Movie : Only Ice-T Up to ‘Surviving’
If you have the feeling you’ve already seen “Surviving the Game” you may very well have, for it’s basically the same story as “Hard Target.” That film may not have been top-drawer John Woo, but alongside “Surviving the Game,” it’s a masterpiece.
Eric Bernt’s hopeless script spends an incredible 37 minutes to set up an action picture that runs only 96 minutes. Worse yet, we can see what the film’s hero, a Seattle homeless man played by Ice-T, is getting into long before he can. Apparently having lost his wife and child in some kind of fire for which he somehow holds himself responsible and now having just had his boozy sidekick Jeff Corey and his dog die on him, he throws himself in front of a truck but is saved by Charles S. Dutton’s forceful homeless shelter volunteer.

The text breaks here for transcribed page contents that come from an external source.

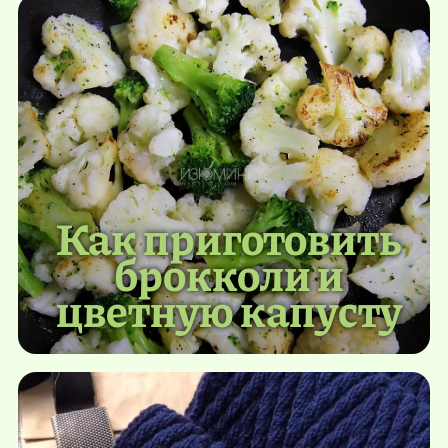
Как приготовить
брокколи и
цветную капусту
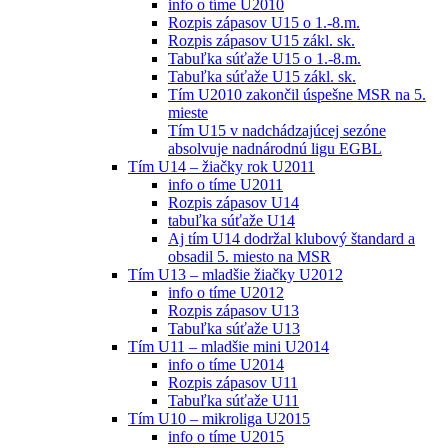
info o tíme U2010
Rozpis zápasov U15 o 1.-8.m.
Rozpis zápasov U15 zákl. sk.
Tabuľka súťaže U15 o 1.-8.m.
Tabuľka súťaže U15 zákl. sk.
Tím U2010 zakončil úspešne MSR na 5.
mieste
Tím U15 v nadchádzajúcej sezóne
absolvuje nadnárodnú ligu EGBL
Tím U14 – žiačky rok U2011
info o tíme U2011
Rozpis zápasov U14
tabuľka súťaže U14
Aj tím U14 dodržal klubový štandard a
obsadil 5. miesto na MSR
Tím U13 – mladšie žiačky U2012
info o tíme U2012
Rozpis zápasov U13
Tabuľka súťaže U13
Tím U11 – mladšie mini U2014
info o tíme U2014
Rozpis zápasov U11
Tabuľka súťaže U11
Tím U10 – mikroliga U2015
info o tíme U2015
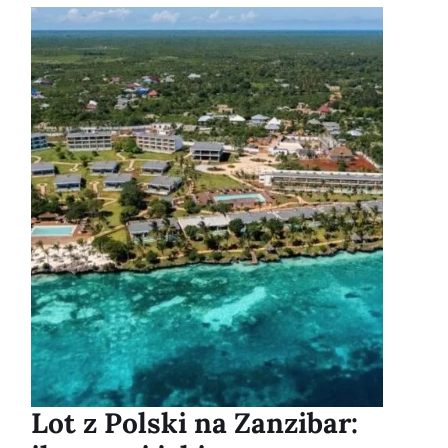
Lot z Polski na Zanzibar:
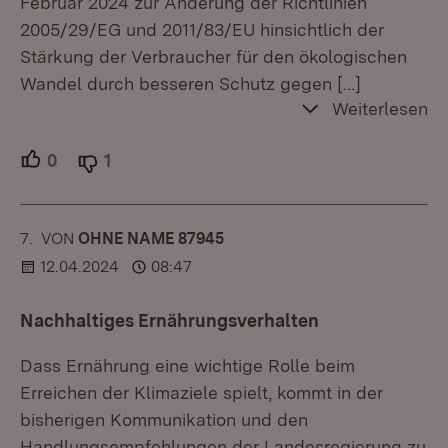
Februar 2024 zur Änderung der Richtlinien
2005/29/EG und 2011/83/EU hinsichtlich der
Stärkung der Verbraucher für den ökologischen
Wandel durch besseren Schutz gegen
[…]
Weiterlesen
0
Unterstützer.
1
Ablehner.
7.
KOMMENTAR
VON
:
OHNE NAME 87945
12.04.2024
08:47
Nachhaltiges Ernährungsverhalten
Dass Ernährung eine wichtige Rolle beim
Erreichen der Klimaziele spielt, kommt in der
bisherigen Kommunikation und den
Handlungsempfehlungen der Landesregierung zu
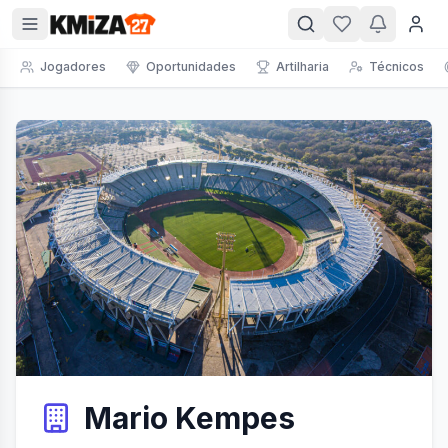
Jogadores
Oportunidades
Artilharia
Técnicos
Mario Kempes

Dutton is no ordinary do-gooder. He’s in a partnership with a steely Rutger Hauer in Hell’s Canyon Outfitters, which charges its clients a whopping $50,000 each to join its very special hunting expeditions in the Northwestern wilderness. (At least the film has gorgeous scenery.)
You’d think a guy as wary as Ice-T’s Jack Mason has been established to be would be a tad suspicious when, despite having no experience whatsoever, he’s offered the job of hunting guide. It cannot come as a shock to you when eventually Hauer, pointing a gun at him, tells him, “We’re the hunters, you’re the hunted.”
The film’s remaining 59 minutes are ultra-violent and entirely predictable as Mason is given a sportsmanly head start in his run for life by a bunch of sickos, which include Gary Busey, F. Murray Abraham and John McGinley. There’s more than a hint that if Hauer and company are successful in capturing Ice-T, they’ll roast him for dinner.
*
It is exceedingly hard to understand why Spike Lee’s great cameraman Ernest Dickerson, in his second outing as a director--his first was the uneven but promising “Juice”--was attracted to such trite material, which his direction frankly makes all the more obvious. Ironically, Ice-T, in only his fourth feature, holds on to his cool and carries the picture while most everyone else hams it up. If you’re in the mood for a good running-the-gauntlet movie, you’re better off renting Cornel Wilde’s classic “The Naked Prey” (1966).
* MPAA rating: R, for strong violence and language. Times guidelines: Incessant graphic and mindless bloodshed and brutality rules this one out for children.
‘Surviving the Game’
Ice-T: Mason
Rutger Hauer: Burns
Charles S. Dutton: Cole
Gary Busey: Hawkins
F. Murray Abraham: Wolfe Sr.
John C. McGinley: Griffin
William McNamara: Wolfe Jr.
A New Line presentation. Director Ernest Dickerson. Producer David Permut. Executive producer Kevin J. Messick. Screenplay by Eric Bernt. Cinematographer Bojan Bazelli. Editor Sam Pollard. Costumes Ruth Carter. Music Stewart Copeland. Production designer Christiaan Wagener. Art director Madelyne Marcom. Set decorator George Toomer Jr. Running time: 1 hour, 36 minutes.
* In general release throughout Southern California.